H* revint plusieurs fois passer des heures de la nuit, assise immuablement sur ce haut tabouret près de toi. Fumant patiemment, croisant et décroisant ses jambes, attirant les regards des femmes qui passaient. Elle se représentait aux yeux, sur cette estrade exposée à tous les regards, comme un objet obscur, séduisant et fatal, sirène attachée à son rocher d'élection.

Tu n'avais rien modifié de tes manières. Tu la traitais avec toutes les attentions possibles. Tu la laissais régner sur le petit royaume d'où tu gouvernais le rythme des nuits. Elle s'appuyait parfois familièrement sur ton épaule pour te confier aux yeux de tout le monde des choses à l'oreille.

H* te fit une nuit le récit auquel tu t'attendais. Jamais tu ne lui avais posé de questions qui l'eussent contrainte à dévoiler ou à cacher le secret de son identité. Tu avais évité aussi les interrogations sur son métier, sa vocation, ses activités passées et présentes.

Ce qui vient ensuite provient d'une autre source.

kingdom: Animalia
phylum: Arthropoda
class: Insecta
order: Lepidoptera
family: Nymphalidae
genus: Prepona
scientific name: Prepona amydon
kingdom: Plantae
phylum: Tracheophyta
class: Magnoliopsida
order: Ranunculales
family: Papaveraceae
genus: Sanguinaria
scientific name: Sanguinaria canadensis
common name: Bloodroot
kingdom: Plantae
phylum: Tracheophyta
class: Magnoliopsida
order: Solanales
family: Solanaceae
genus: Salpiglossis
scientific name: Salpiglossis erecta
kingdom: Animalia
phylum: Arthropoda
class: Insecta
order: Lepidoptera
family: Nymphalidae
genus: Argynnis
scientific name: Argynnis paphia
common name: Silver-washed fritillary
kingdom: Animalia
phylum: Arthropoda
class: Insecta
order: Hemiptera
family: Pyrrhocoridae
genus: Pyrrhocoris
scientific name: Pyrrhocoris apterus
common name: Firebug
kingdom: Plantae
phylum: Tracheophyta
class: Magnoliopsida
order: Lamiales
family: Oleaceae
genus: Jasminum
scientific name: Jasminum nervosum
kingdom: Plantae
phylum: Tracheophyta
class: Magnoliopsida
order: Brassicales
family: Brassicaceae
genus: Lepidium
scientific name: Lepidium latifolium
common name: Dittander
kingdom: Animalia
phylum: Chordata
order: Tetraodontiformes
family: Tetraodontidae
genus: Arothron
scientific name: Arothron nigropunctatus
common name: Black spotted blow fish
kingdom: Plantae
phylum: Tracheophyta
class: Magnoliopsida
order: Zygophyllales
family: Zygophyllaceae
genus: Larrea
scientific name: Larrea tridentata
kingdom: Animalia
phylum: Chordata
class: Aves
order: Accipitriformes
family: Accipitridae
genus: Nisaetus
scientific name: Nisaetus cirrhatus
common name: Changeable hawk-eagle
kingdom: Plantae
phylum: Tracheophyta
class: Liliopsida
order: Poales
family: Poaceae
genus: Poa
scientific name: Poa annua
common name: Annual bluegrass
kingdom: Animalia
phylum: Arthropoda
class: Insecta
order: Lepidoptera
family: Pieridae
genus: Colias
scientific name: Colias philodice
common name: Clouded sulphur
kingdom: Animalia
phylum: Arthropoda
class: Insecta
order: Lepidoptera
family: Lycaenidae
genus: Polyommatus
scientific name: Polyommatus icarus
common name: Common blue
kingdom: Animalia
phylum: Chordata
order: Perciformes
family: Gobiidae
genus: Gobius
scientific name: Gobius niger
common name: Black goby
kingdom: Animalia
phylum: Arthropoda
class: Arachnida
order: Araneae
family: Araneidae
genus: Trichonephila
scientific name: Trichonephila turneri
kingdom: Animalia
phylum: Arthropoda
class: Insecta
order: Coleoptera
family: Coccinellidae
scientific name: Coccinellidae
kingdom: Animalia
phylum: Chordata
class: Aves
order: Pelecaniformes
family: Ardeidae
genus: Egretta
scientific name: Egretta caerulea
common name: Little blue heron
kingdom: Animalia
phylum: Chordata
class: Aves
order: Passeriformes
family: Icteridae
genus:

Faut-il vraiment que tu rapportes son récit en ses détails les plus tragiques ou sordides? Sans doute, je ne vous apprendrais rien. Ni du bordel, ni de la boucherie de ces affaires. Il semblait qu'elle en parlât tranquillement. Et tu l'écoutais tranquillement. Elle te rapporta tout aussi tranquillement ce qui avait été la terreur de sa vie, qu'un client, se réveillant de son aveuglement, dans un éclair de lucidité ou d'horreur, l'assassine. Et, alternativement s'étonnant – y avait-il de la coquetterie ou du désespoir dans cette remarque? – de ce qu'ils ne remarquaient jamais rien, qu'ils ne voyaient pas la différence, et qu'ils ne la voyaient toujours pas même après qu'elle la leur eut, parfois, dite.

Elle revint encore une fois te voir après cet aveu. Identiquement parée et charmante. Tu l'accueillis comme au premier jour – ou plutôt à la première nuit – lui offrant son drink habituel. Elle sortit son paquet de cigarettes de sa pochette de soie, en saisit entre ses doigts aux ongles longs et peints une, qu'elle porta lentement à sa bouche soulignée d'un rouge à lèvres plus violent qu'à l'habitude, observant ton regard qui remontait dans le sillage de la cigarette, de ses cuisses jusqu'à sa bouche. Aspira longuement la première bouffée de sa cigarette allumée à la flamme de ton zippo. Et de frivolités vous conversâtes comme avant, comme toujours. Et penchée à ton oreille, comme avant, comme toujours, elle te glissa de sa voix grave des confidences de rien. Puis te quitta, mimant une fois encore au pied de ta falaise la scène du ravissement et du regret.